◆ **Exercise objective**: The data below should be printed in full, exactly, and without any of its images.

◆ **Records shown**:
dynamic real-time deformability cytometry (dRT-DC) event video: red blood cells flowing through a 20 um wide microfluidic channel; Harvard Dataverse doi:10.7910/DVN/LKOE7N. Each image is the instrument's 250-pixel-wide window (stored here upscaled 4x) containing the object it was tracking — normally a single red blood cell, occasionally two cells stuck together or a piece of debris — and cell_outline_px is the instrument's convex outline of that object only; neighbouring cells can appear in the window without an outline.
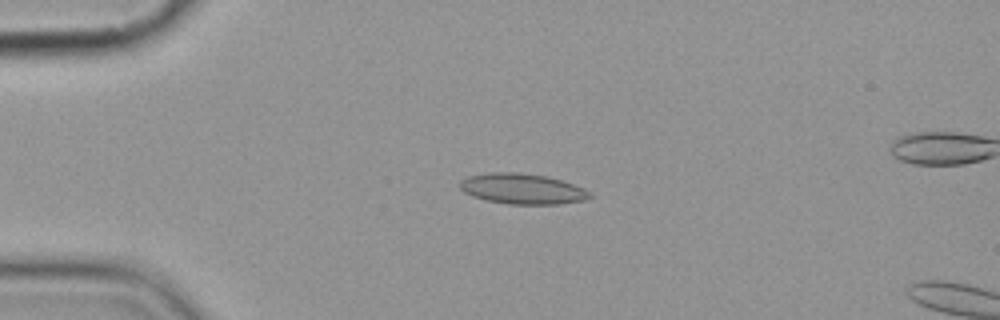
{"species": "common noctule bat (a hibernating species)", "species_latin": "Nyctalus noctula", "temperature_condition": "cold", "stored_images_in_passage": 5, "camera_frame_rate_fps": 3000, "um_per_image_px": 0.085, "animal": {"sex": "female", "body_mass_g": 19.9}, "frame": {"image": 1, "passage_image": 4, "time_ms": 3.667, "image_size_px": [1000, 320], "cell_outline_px": [[592, 196], [584, 200], [556, 204], [508, 204], [484, 200], [472, 196], [464, 192], [460, 188], [460, 180], [468, 176], [488, 172], [516, 172], [544, 176], [560, 180], [584, 188], [592, 192]], "centroid_in_image_um": [44.37, 16.05], "position_along_channel_um": 40.6, "area_um2": 23.06}}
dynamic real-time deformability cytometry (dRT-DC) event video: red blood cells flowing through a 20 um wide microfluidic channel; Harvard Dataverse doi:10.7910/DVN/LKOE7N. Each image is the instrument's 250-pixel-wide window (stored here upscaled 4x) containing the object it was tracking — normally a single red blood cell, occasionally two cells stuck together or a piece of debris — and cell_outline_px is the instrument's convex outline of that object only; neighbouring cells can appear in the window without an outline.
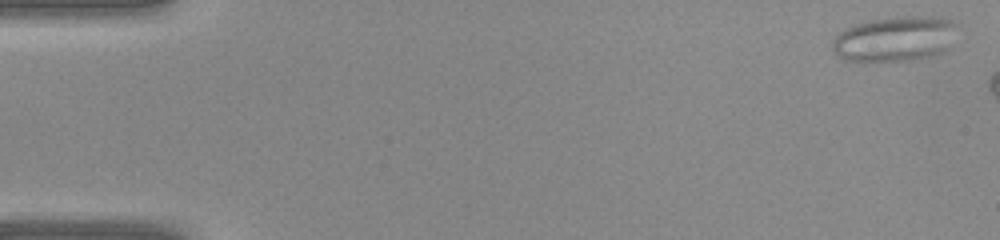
{"species": "common noctule bat (a hibernating species)", "species_latin": "Nyctalus noctula", "temperature_condition": "warm", "stored_images_in_passage": 5, "camera_frame_rate_fps": 3000, "um_per_image_px": 0.085, "animal": {"sex": "female", "body_mass_g": 22.0, "forearm_length_mm": 56.7}, "frame": {"image": 1, "passage_image": 1, "time_ms": 0.0, "image_size_px": [1000, 240], "cell_outline_px": [[960, 24], [948, 48], [944, 52], [932, 56], [912, 60], [844, 60], [836, 56], [832, 48], [832, 44], [836, 36], [844, 28], [852, 24], [864, 20], [896, 16], [932, 16], [952, 20]], "centroid_in_image_um": [76.09, 3.27], "position_along_channel_um": 8.9, "area_um2": 33.35}}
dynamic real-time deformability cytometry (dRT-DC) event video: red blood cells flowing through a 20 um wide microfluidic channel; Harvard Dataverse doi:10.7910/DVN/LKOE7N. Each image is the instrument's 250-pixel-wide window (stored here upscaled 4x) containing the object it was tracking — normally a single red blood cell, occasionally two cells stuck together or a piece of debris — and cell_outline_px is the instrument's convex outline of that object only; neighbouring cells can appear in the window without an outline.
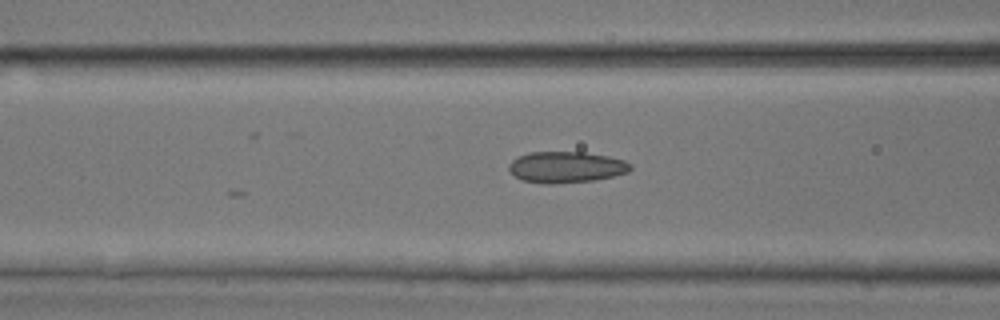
{"species": "common noctule bat (a hibernating species)", "species_latin": "Nyctalus noctula", "temperature_condition": "room temperature", "stored_images_in_passage": 36, "camera_frame_rate_fps": 3000, "um_per_image_px": 0.085, "animal": {"sex": "male", "body_mass_g": 17.9, "forearm_length_mm": 54.2}, "frame": {"image": 1, "passage_image": 20, "time_ms": 6.333, "image_size_px": [1000, 320], "cell_outline_px": [[632, 168], [628, 172], [596, 180], [556, 184], [544, 184], [520, 180], [508, 168], [508, 164], [516, 156], [528, 152], [584, 152], [608, 156], [624, 160], [632, 164]], "centroid_in_image_um": [48.1, 14.21], "position_along_channel_um": 118.5, "area_um2": 22.37}}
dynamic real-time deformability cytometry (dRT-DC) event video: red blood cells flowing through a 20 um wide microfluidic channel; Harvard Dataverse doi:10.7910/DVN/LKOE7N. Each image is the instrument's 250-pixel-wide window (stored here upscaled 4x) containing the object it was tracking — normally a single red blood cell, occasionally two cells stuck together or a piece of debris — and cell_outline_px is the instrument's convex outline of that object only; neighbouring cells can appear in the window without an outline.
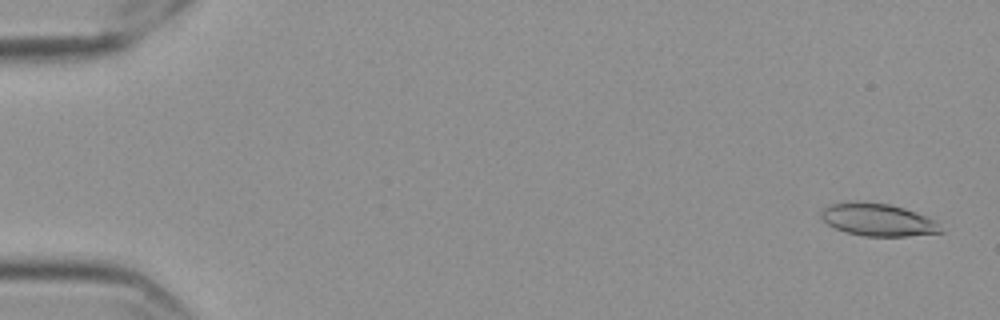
{"species": "Egyptian fruit bat (a non-hibernating species)", "species_latin": "Rousettus aegyptiacus", "temperature_condition": "cold", "stored_images_in_passage": 57, "camera_frame_rate_fps": 3000, "um_per_image_px": 0.085, "frame": {"image": 1, "passage_image": 2, "time_ms": 0.333, "image_size_px": [1000, 320], "cell_outline_px": [[944, 232], [908, 236], [864, 236], [844, 232], [828, 224], [820, 216], [820, 208], [832, 204], [848, 200], [860, 200], [888, 204], [904, 208], [916, 212], [932, 220]], "centroid_in_image_um": [74.53, 18.66], "position_along_channel_um": 10.5, "area_um2": 22.77}}
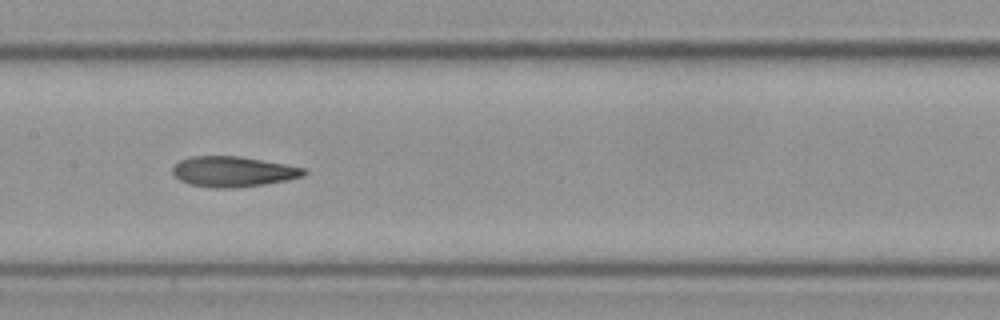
{"frame": {"image": 2, "passage_image": 29, "time_ms": 9.333, "image_size_px": [1000, 320], "cell_outline_px": [[308, 172], [304, 176], [288, 180], [264, 184], [236, 188], [216, 188], [192, 184], [180, 180], [172, 172], [172, 168], [180, 160], [188, 156], [240, 156], [284, 164], [304, 168]], "centroid_in_image_um": [19.83, 14.58], "position_along_channel_um": 187.6, "area_um2": 23.18}}
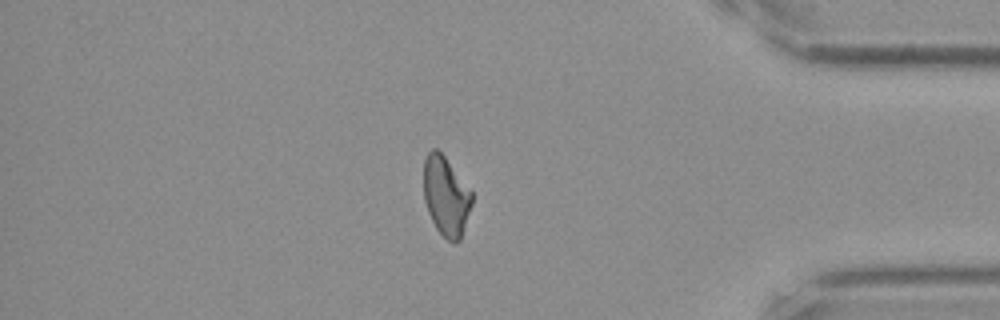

◆ **Result for this exercise**:
dynamic real-time deformability cytometry (dRT-DC) event video: red blood cells flowing through a 20 um wide microfluidic channel; Harvard Dataverse doi:10.7910/DVN/LKOE7N. Each image is the instrument's 250-pixel-wide window (stored here upscaled 4x) containing the object it was tracking — normally a single red blood cell, occasionally two cells stuck together or a piece of debris — and cell_outline_px is the instrument's convex outline of that object only; neighbouring cells can appear in the window without an outline.
{"species": "common noctule bat (a hibernating species)", "species_latin": "Nyctalus noctula", "temperature_condition": "cold", "stored_images_in_passage": 5, "camera_frame_rate_fps": 3000, "um_per_image_px": 0.085, "animal": {"sex": "female", "body_mass_g": 19.9}, "frame": {"image": 1, "passage_image": 4, "time_ms": 3.667, "image_size_px": [1000, 320], "cell_outline_px": [[592, 196], [584, 200], [556, 204], [508, 204], [484, 200], [472, 196], [464, 192], [460, 188], [460, 180], [468, 176], [488, 172], [516, 172], [544, 176], [560, 180], [584, 188], [592, 192]], "centroid_in_image_um": [44.37, 16.05], "position_along_channel_um": 40.6, "area_um2": 23.06}}
dynamic real-time deformability cytometry (dRT-DC) event video: red blood cells flowing through a 20 um wide microfluidic channel; Harvard Dataverse doi:10.7910/DVN/LKOE7N. Each image is the instrument's 250-pixel-wide window (stored here upscaled 4x) containing the object it was tracking — normally a single red blood cell, occasionally two cells stuck together or a piece of debris — and cell_outline_px is the instrument's convex outline of that object only; neighbouring cells can appear in the window without an outline.
{"species": "common noctule bat (a hibernating species)", "species_latin": "Nyctalus noctula", "temperature_condition": "warm", "stored_images_in_passage": 5, "camera_frame_rate_fps": 3000, "um_per_image_px": 0.085, "animal": {"sex": "female", "body_mass_g": 22.0, "forearm_length_mm": 56.7}, "frame": {"image": 1, "passage_image": 1, "time_ms": 0.0, "image_size_px": [1000, 240], "cell_outline_px": [[960, 24], [948, 48], [944, 52], [932, 56], [912, 60], [844, 60], [836, 56], [832, 48], [832, 44], [836, 36], [844, 28], [852, 24], [864, 20], [896, 16], [932, 16], [952, 20]], "centroid_in_image_um": [76.09, 3.27], "position_along_channel_um": 8.9, "area_um2": 33.35}}
dynamic real-time deformability cytometry (dRT-DC) event video: red blood cells flowing through a 20 um wide microfluidic channel; Harvard Dataverse doi:10.7910/DVN/LKOE7N. Each image is the instrument's 250-pixel-wide window (stored here upscaled 4x) containing the object it was tracking — normally a single red blood cell, occasionally two cells stuck together or a piece of debris — and cell_outline_px is the instrument's convex outline of that object only; neighbouring cells can appear in the window without an outline.
{"species": "common noctule bat (a hibernating species)", "species_latin": "Nyctalus noctula", "temperature_condition": "room temperature", "stored_images_in_passage": 36, "camera_frame_rate_fps": 3000, "um_per_image_px": 0.085, "animal": {"sex": "male", "body_mass_g": 17.9, "forearm_length_mm": 54.2}, "frame": {"image": 1, "passage_image": 20, "time_ms": 6.333, "image_size_px": [1000, 320], "cell_outline_px": [[632, 168], [628, 172], [596, 180], [556, 184], [544, 184], [520, 180], [508, 168], [508, 164], [516, 156], [528, 152], [584, 152], [608, 156], [624, 160], [632, 164]], "centroid_in_image_um": [48.1, 14.21], "position_along_channel_um": 118.5, "area_um2": 22.37}}
dynamic real-time deformability cytometry (dRT-DC) event video: red blood cells flowing through a 20 um wide microfluidic channel; Harvard Dataverse doi:10.7910/DVN/LKOE7N. Each image is the instrument's 250-pixel-wide window (stored here upscaled 4x) containing the object it was tracking — normally a single red blood cell, occasionally two cells stuck together or a piece of debris — and cell_outline_px is the instrument's convex outline of that object only; neighbouring cells can appear in the window without an outline.
{"species": "Egyptian fruit bat (a non-hibernating species)", "species_latin": "Rousettus aegyptiacus", "temperature_condition": "cold", "stored_images_in_passage": 57, "camera_frame_rate_fps": 3000, "um_per_image_px": 0.085, "frame": {"image": 1, "passage_image": 2, "time_ms": 0.333, "image_size_px": [1000, 320], "cell_outline_px": [[944, 232], [908, 236], [864, 236], [844, 232], [828, 224], [820, 216], [820, 208], [832, 204], [848, 200], [860, 200], [888, 204], [904, 208], [916, 212], [932, 220]], "centroid_in_image_um": [74.53, 18.66], "position_along_channel_um": 10.5, "area_um2": 22.77}}
{"frame": {"image": 2, "passage_image": 29, "time_ms": 9.333, "image_size_px": [1000, 320], "cell_outline_px": [[308, 172], [304, 176], [288, 180], [264, 184], [236, 188], [216, 188], [192, 184], [180, 180], [172, 172], [172, 168], [180, 160], [188, 156], [240, 156], [284, 164], [304, 168]], "centroid_in_image_um": [19.83, 14.58], "position_along_channel_um": 187.6, "area_um2": 23.18}}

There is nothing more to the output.